Because of the nature of this work, it is very labor intensive. There are too many factory trips, it is physically exhausting, and the pay is not great relative to the amount of effort involved. That is why I want to become more of a product oriented programmer. To move in that direction, I have been trying to use AI as actively as possible. In my current job, though, that is difficult because factory security is usually closed off and AI tools cannot really be connected there.
I have been reading about prompt engineering, harness style documentation, and similar topics. I also use OpenClaw, and honestly I feel like I am already trying almost everything I can get my hands on. I connect it with Obsidian and write down the knowledge I think my agents need while I work.
Still, the idea of ten times productivity feels somewhat exaggerated to me. I want to know how people actually get better at using AI, and how they learn the underlying methods. There is so much hype around AI that it is hard to tell what is real, and learning this stuff has been more difficult than I expected.
How should I study this properly?
Right now I especially want to learn how to manage multi agent systems. Every AI only multi agent framework I have built or tried so far has failed. At first I tried to control it in a TDD like way, but people who have used TDD seriously probably know what I mean when I say that tests can become too locally focused. Sometimes the architecture starts to fall apart, and then the agents keep fixing only those small areas over and over while the token cost keeps rising.

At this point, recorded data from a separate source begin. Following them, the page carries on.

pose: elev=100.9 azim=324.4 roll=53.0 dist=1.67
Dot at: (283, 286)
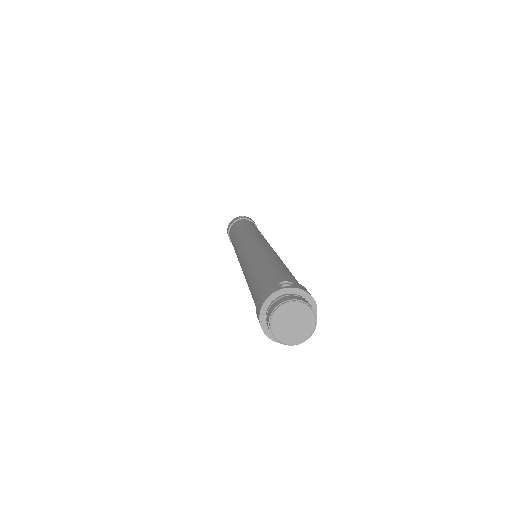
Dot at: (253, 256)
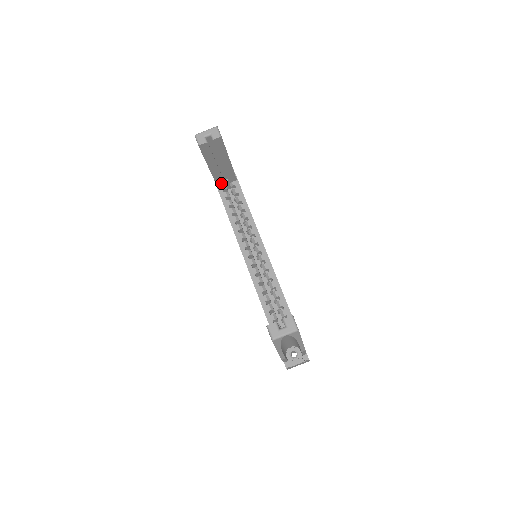
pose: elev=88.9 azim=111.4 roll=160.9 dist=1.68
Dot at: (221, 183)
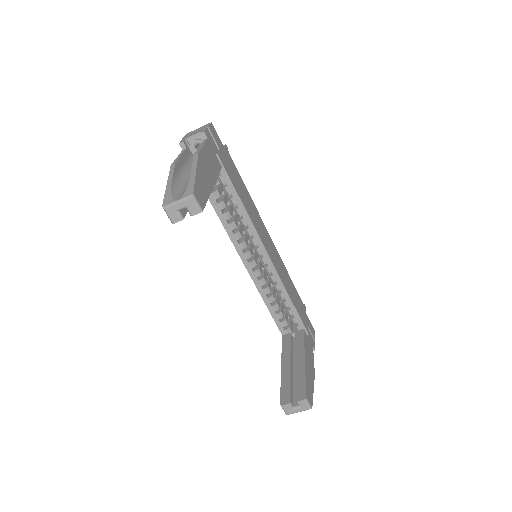
Dot at: occluded
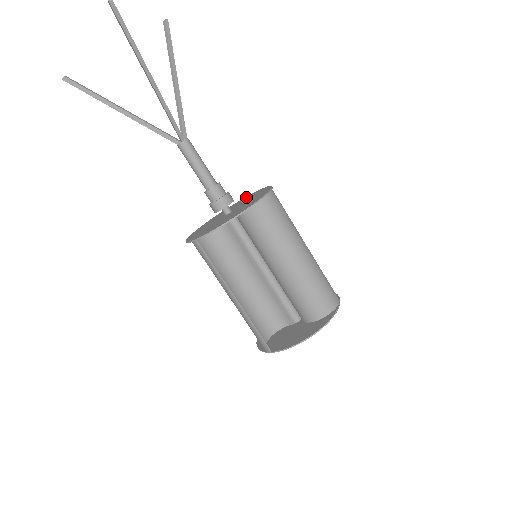
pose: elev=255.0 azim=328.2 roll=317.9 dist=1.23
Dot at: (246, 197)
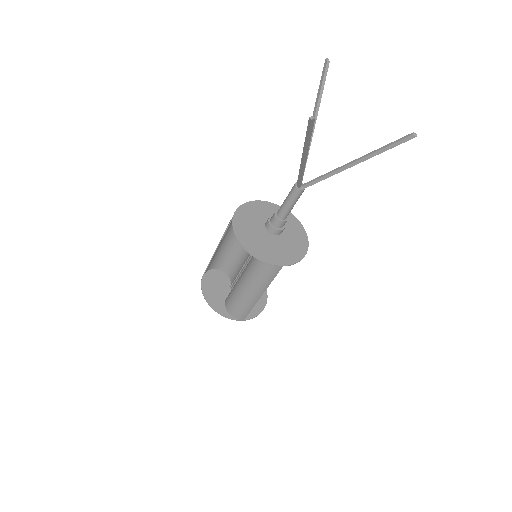
Dot at: (254, 205)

At the same time, in Korea there is a huge amount of talk that if you are not using AI, you will fall behind. Because of that, I have been trying hard to learn it so I do not get left behind. And to be honest, programming has become much more enjoyable for me since I started using AI.
One reason is that programming feels deeply tied to English ways of thinking, and that has always felt awkward with Korean. Even the act of writing code used to feel mentally heavy for me. But with AI, I can think through things in Korean and still code effectively.
You know that huge fatigue you feel when you first start writing code from scratch?
When I write a single interface, I immediately start seeing the number of implementations. When I see the implementations, I start seeing lifecycle conflicts. When I see lifecycle issues, I start thinking about ownership and disposal. When I think about ownership, I start thinking about pooling possibilities and reset contracts. When I think about DI, I start seeing the composition root and the test seams. When I think about the contract itself, I start worrying about future extension costs.
All of that used to make coding feel painfully heavy for me.
But AI just writes a draft without getting stuck in all of that, and I genuinely enjoy taking that draft and reshaping it around my own thinking.
I want to get much better at using AI this way.
What are the best ways to improve at it, and how do you keep up with useful trends without getting buried in the hype?